Chronic wasting disease is similar to mad cow disease. To date, there is no evidence that chronic wasting disease has been passed to humans. The disease afflicts deer and elk in 11 states and in two Canadian provinces.
In states where the disease is found, officials routinely caution hunters to freeze deer and elk meat while the animal's head is tested for prions.
"This study is very important. It's frightening that there should be so many prions in the muscle meat of deer," Stanely Prusiner of the University of California, San Francisco, told the newspaper. Prsuiner won the 1997 Nobel in medicine for his research on prions.
Sharp Increase in Children's Asthma Rates
In some parts of North America, children's asthma rates are four times higher than they were 20 years ago, says a report released Friday by the Commission for Environmental Cooperation, which was set up under the North American Free Trade Agreement.
The report cited a number of possible factors, other than heredity, that may influence increased rates of asthma. They include outdoor air pollution, and smoke in homes from secondhand cigarette smoke and wood or charcoal fires, CBC News reported.
A tendency toward allergies and the presence of pet dander, dust mite antigens, molds, pesticides, gases or aerosol in homes and schools may also play a role.
"The air children breathe is an important source of exposure to substances that may potentially harm their health," the report said. "Exposures in early childhood when the lungs and immune systems are not fully developed raise concerns that children may respond more adversely than adults would."

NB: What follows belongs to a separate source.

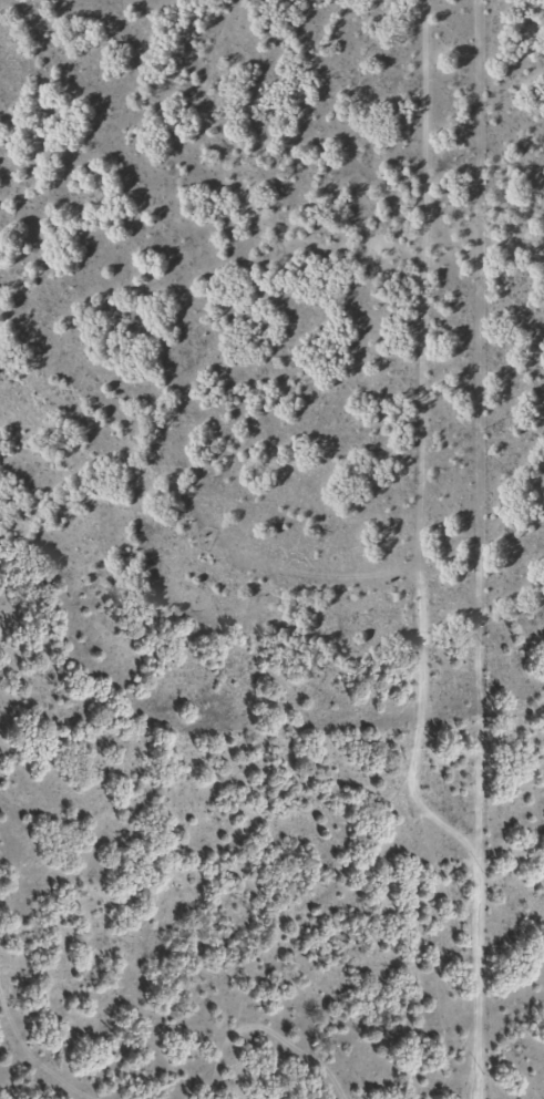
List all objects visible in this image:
road: (427, 549)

There was some good news in the report. In recent years, there's been a decline in rates of lead contamination and water-related sicknesses among children in Canada, Mexico and the United States, CBC News reported.
Juice vs. fruit.
A piece of fresh fruit has one key advantage over a glass of juice. When you eat an orange, an apple or a grapefruit, you're getting fiber, which isn't there in a glass of juice. Not only does fiber play a major role against diabetes and heart disease, but it fills you up with fewer calories, helping you control your weight. Fruit juices also tend to be high in added sugar. Citrus fruits in particular are loaded with antioxidant, cancer-preventing compounds, and they're bursting with vitamin C, folate and potassium.
Fitness Tip of the day:
Less is more.
Surprise! A few short exercise sessions a day can be as valuable as one longer session. The key to making exercise a habit is to fit it comfortably into your schedule. If you can't find a 30-minute block of time, try three 10-minute stints over the course of the day.
FAQ of the day:
Should I buy fat-free soy milk?
It's not a good idea; fat-free soy milk lacks the beneficial soy isoflavones. If you're concerned about the calories in whole soy milk, switch to 1%.